Circadian Rhythms and Our Physiology

How do circadian rhythms affect or improve health and well-being? Should health, aged care, hospitality industries be thinking about how to use research into circadian rhythms when making decisions relating to building controls? Research done by three Nobel laureates indicates that there are opportunities to using building controls to affect general well-being and even possibly disease.

Automated building controls can adjust lux levels to adjust light levels so that environment and body clocks can be in sync.

…Molecular mechanisms controlling the circadian rhythm

Jeffrey C. Hall, Michael Rosbash and Michael W. Young were able to peek inside our biological clock and elucidate its inner workings.

With exquisite precision, our inner clock adapts our physiology to the dramatically different phases of the day. The clock regulates critical functions such as behavior, hormone levels, sleep, body temperature and metabolism. Our wellbeing is affected when there is a temporary mismatch between our external environment and this internal biological clock, for example when we travel across several time zones and experience “jet lag”.

There are also indications that chronic misalignment between our lifestyle and the rhythm dictated by our inner timekeeper is associated with increased risk for various diseases.

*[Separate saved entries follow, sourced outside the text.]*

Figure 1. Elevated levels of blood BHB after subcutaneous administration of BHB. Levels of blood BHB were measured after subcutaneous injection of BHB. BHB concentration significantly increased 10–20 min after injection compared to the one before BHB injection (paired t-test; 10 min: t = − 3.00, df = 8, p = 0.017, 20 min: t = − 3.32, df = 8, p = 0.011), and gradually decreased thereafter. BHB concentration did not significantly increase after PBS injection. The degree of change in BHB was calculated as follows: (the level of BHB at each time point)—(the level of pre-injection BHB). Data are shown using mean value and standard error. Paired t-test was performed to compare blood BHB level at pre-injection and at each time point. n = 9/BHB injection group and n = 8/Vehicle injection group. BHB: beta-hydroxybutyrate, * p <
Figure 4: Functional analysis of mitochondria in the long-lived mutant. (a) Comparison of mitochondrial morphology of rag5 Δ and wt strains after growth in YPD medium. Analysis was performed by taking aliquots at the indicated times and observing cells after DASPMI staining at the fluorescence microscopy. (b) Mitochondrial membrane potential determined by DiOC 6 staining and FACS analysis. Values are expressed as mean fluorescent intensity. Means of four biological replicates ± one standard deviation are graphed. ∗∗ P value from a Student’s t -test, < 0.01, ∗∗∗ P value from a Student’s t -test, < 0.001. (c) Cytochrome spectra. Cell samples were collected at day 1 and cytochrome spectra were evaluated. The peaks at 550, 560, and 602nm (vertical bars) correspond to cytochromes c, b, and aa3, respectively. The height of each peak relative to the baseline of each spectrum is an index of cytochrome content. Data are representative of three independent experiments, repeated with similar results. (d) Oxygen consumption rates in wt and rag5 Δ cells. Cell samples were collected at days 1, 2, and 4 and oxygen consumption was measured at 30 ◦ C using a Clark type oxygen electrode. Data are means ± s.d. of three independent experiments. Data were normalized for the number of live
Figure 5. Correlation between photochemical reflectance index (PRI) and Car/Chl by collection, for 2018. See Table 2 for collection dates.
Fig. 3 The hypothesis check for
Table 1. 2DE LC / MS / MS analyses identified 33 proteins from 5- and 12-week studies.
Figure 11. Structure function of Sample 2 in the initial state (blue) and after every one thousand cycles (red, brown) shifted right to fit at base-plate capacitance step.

A self-regulating clockwork mechanism

The next key goal was to understand how such circadian oscillations could be generated and sustained. Jeffrey Hall and Michael Rosbash hypothesized that the PER protein blocked the activity of the period gene. They reasoned that by an inhibitory feedback loop, PER protein could prevent its own synthesis and thereby regulate its own level in a continuous, cyclic rhythm

Keeping time on our human physiology

The biological clock is involved in many aspects of our complex physiology. We now know that all multicellular organisms, including humans, utilize a similar mechanism to control circadian rhythms. A large proportion of our genes are regulated by the biological clock and, consequently, a carefully calibrated circadian rhythm adapts our physiology to the different phases of the day …. Since the seminal discoveries by the three laureates, circadian biology has developed into a vast and highly dynamic research field, with implications for our health and wellbeing.